┏━━

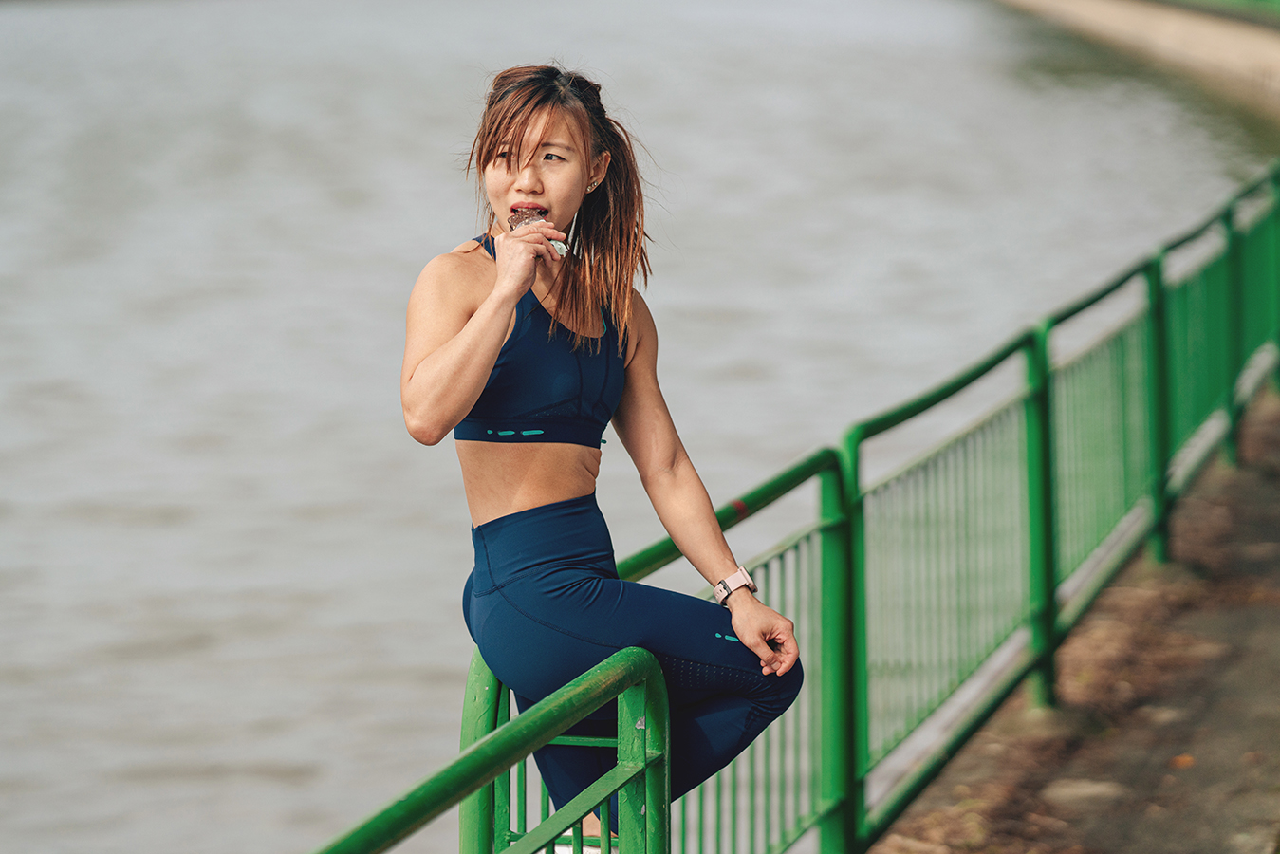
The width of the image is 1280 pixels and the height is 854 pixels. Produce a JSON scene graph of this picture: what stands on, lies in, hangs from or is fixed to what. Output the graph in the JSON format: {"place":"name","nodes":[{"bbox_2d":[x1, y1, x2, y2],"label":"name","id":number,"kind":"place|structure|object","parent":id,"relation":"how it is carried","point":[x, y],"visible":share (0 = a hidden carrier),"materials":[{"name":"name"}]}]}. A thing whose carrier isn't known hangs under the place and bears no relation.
{"place":"outdoors","nodes":[
{"label":"outdoors","id":0,"kind":"place"},
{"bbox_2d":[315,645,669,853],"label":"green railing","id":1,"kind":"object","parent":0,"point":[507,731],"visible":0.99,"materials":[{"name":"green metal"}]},
{"bbox_2d":[0,0,1279,853],"label":"river","id":2,"kind":"structure","parent":0,"point":[267,783],"materials":[{"name":"grey liquid"}]},
{"bbox_2d":[865,382,1279,853],"label":"pavement","id":3,"kind":"structure","parent":0,"point":[1263,628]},
{"bbox_2d":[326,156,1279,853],"label":"green railing","id":4,"kind":"object","parent":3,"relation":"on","point":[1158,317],"visible":0.9,"materials":[{"name":"green metal"}]},
{"bbox_2d":[396,64,815,849],"label":"woman","id":5,"kind":"object","parent":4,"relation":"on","point":[494,327],"visible":0.94},
{"bbox_2d":[507,206,569,256],"label":"snack bar","id":6,"kind":"object","parent":5,"relation":"in","point":[527,217],"visible":0.47,"materials":[{"name":"brown food"}]},
{"bbox_2d":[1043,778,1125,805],"label":"stone","id":7,"kind":"object","parent":3,"relation":"in","point":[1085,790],"visible":0.74,"materials":[{"name":"grey stone"}]},
{"bbox_2d":[1168,752,1195,768],"label":"fallen leaf","id":8,"kind":"object","parent":3,"relation":"on","point":[1183,760],"visible":0.74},
{"bbox_2d":[992,0,1279,115],"label":"embankment wall","id":9,"kind":"structure","parent":0,"point":[1130,18],"materials":[{"name":"beige concrete"}]},
{"bbox_2d":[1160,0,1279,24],"label":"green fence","id":10,"kind":"object","parent":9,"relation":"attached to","point":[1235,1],"visible":0.79,"materials":[{"name":"green"}]}
]}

┗━━

What the task requires - Set all of the records down once more, letter for letter, with the images removed.

Solved problem -
The width of the image is 1280 pixels and the height is 854 pixels. Produce a JSON scene graph of this picture: what stands on, lies in, hangs from or is fixed to what. Output the graph in the JSON format: {"place":"name","nodes":[{"bbox_2d":[x1, y1, x2, y2],"label":"name","id":number,"kind":"place|structure|object","parent":id,"relation":"how it is carried","point":[x, y],"visible":share (0 = a hidden carrier),"materials":[{"name":"name"}]}]}. A thing whose carrier isn't known hangs under the place and bears no relation.
{"place":"outdoors","nodes":[
{"label":"outdoors","id":0,"kind":"place"},
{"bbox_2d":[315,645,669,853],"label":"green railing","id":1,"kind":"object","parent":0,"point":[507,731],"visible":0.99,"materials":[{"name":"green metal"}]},
{"bbox_2d":[0,0,1279,853],"label":"river","id":2,"kind":"structure","parent":0,"point":[267,783],"materials":[{"name":"grey liquid"}]},
{"bbox_2d":[865,382,1279,853],"label":"pavement","id":3,"kind":"structure","parent":0,"point":[1263,628]},
{"bbox_2d":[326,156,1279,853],"label":"green railing","id":4,"kind":"object","parent":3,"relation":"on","point":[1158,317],"visible":0.9,"materials":[{"name":"green metal"}]},
{"bbox_2d":[396,64,815,849],"label":"woman","id":5,"kind":"object","parent":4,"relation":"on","point":[494,327],"visible":0.94},
{"bbox_2d":[507,206,569,256],"label":"snack bar","id":6,"kind":"object","parent":5,"relation":"in","point":[527,217],"visible":0.47,"materials":[{"name":"brown food"}]},
{"bbox_2d":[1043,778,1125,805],"label":"stone","id":7,"kind":"object","parent":3,"relation":"in","point":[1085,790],"visible":0.74,"materials":[{"name":"grey stone"}]},
{"bbox_2d":[1168,752,1195,768],"label":"fallen leaf","id":8,"kind":"object","parent":3,"relation":"on","point":[1183,760],"visible":0.74},
{"bbox_2d":[992,0,1279,115],"label":"embankment wall","id":9,"kind":"structure","parent":0,"point":[1130,18],"materials":[{"name":"beige concrete"}]},
{"bbox_2d":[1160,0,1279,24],"label":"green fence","id":10,"kind":"object","parent":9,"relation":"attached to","point":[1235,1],"visible":0.79,"materials":[{"name":"green"}]}
]}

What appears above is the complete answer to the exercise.